A multitude of factors makes isolating threats and controlling them incredibly difficult, however. Even when German intelligence and law enforcement identifies individuals with terrorist links and inclinations, a lack of corroborating evidence means the state often cannot act to prevent future incidents.

Law-enforcement officers are aware of the need to strike a balance between prudence in surveillance and overreach: “Because the objective justification for such decisions is often so difficult to identify, police officers and domestic intelligence agents are calling for clear guidelines on how classifications are to be made and what measures follow from those classifications. ‘We urgently need a nationwide approach,’ says a source at the Office for the Protection of the Constitution. ‘Otherwise nobody has a clue’” (“Targeting Terrorists: Germany’s Dilemma in Dealing with Islamist Threats,” Der Spiegel, March 23, 2017).

Germany’s experiences are not unique. The rest of the European Union, the United Kingdom and the United States all struggle with tracking, classifying and surveilling individuals suspected of extremist ties or behavior.

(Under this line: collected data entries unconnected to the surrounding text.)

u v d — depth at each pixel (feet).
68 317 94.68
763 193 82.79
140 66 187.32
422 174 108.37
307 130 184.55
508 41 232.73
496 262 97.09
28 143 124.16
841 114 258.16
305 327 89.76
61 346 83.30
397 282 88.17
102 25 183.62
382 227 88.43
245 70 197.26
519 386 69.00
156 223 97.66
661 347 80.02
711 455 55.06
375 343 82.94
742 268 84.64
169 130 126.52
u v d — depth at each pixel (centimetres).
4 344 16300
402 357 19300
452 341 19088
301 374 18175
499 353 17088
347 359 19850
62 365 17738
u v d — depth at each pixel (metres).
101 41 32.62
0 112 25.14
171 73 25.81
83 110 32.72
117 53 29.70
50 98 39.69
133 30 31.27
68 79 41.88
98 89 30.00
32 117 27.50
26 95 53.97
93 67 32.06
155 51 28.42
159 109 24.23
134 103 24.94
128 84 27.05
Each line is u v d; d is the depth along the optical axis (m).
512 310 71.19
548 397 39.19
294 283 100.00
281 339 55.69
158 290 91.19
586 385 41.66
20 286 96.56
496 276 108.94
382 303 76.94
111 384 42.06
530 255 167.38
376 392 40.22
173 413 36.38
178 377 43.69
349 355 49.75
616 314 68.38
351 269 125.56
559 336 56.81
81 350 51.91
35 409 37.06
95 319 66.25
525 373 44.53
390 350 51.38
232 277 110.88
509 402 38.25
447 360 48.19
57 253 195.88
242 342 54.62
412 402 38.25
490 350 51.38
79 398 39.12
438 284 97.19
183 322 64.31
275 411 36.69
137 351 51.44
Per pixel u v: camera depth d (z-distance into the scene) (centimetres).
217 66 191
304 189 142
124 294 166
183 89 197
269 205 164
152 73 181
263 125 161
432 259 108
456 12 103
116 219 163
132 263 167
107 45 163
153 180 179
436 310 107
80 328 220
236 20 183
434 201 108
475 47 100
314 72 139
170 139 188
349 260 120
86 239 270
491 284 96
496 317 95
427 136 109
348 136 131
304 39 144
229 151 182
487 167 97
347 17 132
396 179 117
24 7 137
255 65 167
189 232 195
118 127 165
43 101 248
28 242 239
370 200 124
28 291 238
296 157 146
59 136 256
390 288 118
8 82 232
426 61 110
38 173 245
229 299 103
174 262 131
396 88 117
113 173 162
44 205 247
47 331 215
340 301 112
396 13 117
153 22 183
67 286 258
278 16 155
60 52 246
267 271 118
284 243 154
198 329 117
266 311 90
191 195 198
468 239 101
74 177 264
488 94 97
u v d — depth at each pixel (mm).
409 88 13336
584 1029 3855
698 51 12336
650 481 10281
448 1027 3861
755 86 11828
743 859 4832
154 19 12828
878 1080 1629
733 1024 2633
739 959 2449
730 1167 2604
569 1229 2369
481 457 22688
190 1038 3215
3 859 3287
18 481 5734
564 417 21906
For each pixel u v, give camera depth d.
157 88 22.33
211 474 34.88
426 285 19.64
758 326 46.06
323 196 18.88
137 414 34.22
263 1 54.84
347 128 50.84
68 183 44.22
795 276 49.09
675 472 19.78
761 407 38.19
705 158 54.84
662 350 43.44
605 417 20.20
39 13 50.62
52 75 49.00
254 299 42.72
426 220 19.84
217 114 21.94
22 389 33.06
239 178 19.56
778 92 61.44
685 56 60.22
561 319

We may not see intricately planned, large-scale terror attacks like that of Sept. 11, 2001, but the newer brand of low-tech, impromptu attacks involving knives, vehicles and improvised weaponry in crowded urban spaces may prove to be even more effective at spreading fear and disrupting everyday life in the West.

“The potential threats of today, it seems, are not generally college-educated attackers like the 9/11 perpetrators in Mohammed Atta’s circle, who spent years planning the attacks on New York and Washington. For today’s IS- [or ISIS-] inspired attackers, a driver’s license, a knife or an ax are sufficient” (ibid.). As citizens demand protection, law-enforcement and intelligence agencies will need to adopt new methods to challenge the ever-changing face of terror. (Source: Der Spiegel.)